(Saved data entries)
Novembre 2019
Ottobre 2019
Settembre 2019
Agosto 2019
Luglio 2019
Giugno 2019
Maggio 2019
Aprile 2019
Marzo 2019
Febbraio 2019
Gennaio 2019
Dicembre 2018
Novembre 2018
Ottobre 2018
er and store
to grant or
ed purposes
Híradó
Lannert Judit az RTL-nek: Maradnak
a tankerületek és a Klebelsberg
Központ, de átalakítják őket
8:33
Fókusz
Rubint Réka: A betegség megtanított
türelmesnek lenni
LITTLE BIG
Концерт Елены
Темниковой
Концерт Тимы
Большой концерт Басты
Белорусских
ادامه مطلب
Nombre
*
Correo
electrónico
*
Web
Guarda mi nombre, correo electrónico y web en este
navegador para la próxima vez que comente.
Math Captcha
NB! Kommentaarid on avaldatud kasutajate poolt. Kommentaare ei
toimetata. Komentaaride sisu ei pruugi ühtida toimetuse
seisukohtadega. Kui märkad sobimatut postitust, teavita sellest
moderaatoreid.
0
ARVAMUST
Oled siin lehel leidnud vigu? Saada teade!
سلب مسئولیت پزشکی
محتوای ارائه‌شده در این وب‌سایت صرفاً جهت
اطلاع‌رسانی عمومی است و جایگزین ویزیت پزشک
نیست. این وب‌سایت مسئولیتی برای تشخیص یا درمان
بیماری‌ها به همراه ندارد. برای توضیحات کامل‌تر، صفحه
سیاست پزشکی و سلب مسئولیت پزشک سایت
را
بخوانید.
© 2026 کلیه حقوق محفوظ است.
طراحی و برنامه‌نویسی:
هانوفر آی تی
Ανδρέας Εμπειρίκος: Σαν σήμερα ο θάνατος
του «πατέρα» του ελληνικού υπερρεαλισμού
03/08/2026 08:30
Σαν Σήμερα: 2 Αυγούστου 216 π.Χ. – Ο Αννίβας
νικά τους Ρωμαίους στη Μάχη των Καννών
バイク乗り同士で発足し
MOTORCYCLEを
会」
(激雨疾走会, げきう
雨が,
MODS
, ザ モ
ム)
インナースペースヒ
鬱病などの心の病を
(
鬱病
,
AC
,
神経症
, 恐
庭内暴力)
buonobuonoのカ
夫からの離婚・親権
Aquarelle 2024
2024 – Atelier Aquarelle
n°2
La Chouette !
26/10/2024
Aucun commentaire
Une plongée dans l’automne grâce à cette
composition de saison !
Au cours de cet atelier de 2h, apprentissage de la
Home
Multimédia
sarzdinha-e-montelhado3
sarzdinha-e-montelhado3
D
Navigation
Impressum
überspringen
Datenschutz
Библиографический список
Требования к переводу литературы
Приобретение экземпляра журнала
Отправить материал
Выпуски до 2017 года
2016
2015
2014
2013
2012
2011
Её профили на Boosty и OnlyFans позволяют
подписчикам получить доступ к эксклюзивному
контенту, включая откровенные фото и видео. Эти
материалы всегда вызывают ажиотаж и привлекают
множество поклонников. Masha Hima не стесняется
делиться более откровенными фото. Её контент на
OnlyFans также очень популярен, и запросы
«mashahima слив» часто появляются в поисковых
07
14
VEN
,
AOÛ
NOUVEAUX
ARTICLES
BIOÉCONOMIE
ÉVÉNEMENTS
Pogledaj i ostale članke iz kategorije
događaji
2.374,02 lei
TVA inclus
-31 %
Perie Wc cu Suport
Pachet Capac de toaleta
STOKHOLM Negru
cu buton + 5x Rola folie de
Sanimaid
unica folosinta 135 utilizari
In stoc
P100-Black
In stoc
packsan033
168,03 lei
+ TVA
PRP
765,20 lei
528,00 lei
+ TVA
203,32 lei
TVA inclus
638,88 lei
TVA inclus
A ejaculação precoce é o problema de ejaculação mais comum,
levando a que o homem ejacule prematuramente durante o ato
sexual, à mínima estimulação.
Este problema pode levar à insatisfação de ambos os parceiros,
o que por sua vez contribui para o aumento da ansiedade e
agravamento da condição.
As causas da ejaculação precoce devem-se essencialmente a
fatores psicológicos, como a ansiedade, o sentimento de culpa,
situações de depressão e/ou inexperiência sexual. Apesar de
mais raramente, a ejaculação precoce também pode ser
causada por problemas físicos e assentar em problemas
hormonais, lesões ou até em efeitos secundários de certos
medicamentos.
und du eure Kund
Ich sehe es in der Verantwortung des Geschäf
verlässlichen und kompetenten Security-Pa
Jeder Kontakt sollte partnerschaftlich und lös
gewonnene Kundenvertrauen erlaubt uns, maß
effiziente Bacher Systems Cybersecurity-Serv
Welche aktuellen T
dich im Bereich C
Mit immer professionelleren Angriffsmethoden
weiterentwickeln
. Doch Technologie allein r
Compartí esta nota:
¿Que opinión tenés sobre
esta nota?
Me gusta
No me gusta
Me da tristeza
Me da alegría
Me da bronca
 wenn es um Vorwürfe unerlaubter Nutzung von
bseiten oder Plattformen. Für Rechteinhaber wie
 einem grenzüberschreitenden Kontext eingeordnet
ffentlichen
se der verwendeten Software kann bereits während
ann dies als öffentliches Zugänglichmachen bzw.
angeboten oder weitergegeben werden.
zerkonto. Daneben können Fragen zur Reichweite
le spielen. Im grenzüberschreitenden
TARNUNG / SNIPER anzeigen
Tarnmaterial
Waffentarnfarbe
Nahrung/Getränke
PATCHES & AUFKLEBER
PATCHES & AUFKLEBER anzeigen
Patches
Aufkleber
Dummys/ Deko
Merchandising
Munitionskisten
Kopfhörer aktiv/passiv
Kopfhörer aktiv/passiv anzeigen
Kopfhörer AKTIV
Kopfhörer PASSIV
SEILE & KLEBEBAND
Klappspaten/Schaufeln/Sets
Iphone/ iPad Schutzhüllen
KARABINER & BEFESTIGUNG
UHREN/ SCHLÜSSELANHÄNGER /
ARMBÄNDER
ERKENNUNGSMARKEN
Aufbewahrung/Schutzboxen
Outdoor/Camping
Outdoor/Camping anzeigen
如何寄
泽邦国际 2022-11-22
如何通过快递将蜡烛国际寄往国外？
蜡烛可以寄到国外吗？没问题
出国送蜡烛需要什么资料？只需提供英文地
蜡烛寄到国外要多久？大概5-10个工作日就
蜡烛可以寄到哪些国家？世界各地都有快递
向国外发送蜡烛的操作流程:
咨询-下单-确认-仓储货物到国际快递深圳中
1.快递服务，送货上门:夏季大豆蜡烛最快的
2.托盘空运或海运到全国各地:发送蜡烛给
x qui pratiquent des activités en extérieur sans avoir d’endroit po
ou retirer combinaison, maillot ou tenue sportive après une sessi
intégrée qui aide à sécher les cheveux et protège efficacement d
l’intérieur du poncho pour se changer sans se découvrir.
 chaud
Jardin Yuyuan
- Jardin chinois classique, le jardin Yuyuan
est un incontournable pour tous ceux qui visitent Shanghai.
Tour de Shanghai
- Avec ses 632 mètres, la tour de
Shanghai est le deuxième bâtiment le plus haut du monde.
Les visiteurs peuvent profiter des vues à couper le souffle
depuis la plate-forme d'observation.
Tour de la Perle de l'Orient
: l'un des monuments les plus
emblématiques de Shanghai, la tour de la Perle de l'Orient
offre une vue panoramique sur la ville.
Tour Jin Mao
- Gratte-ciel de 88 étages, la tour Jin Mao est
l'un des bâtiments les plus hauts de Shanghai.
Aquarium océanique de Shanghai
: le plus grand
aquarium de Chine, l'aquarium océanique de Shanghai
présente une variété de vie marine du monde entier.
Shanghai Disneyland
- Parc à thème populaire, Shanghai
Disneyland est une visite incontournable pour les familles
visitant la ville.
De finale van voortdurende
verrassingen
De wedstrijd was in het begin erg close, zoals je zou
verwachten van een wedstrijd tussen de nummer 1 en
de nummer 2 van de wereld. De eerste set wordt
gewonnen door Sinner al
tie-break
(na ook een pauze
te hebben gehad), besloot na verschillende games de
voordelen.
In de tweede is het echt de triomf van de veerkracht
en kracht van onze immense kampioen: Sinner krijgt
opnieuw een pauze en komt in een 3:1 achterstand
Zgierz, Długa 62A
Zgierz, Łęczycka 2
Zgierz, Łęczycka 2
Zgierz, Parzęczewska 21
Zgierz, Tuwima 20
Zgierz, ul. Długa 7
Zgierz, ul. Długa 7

**Task brief:** Rewrite the stretch from the start of the data through the line containing "Lannert Judit az RTL-nek: Maradnak", substituting "2020" for "2019" and leaving everything else unchanged.

**Exercise output:**
Novembre 2020
Ottobre 2020
Settembre 2020
Agosto 2020
Luglio 2020
Giugno 2020
Maggio 2020
Aprile 2020
Marzo 2020
Febbraio 2020
Gennaio 2020
Dicembre 2018
Novembre 2018
Ottobre 2018
er and store
to grant or
ed purposes
Híradó
Lannert Judit az RTL-nek: Maradnak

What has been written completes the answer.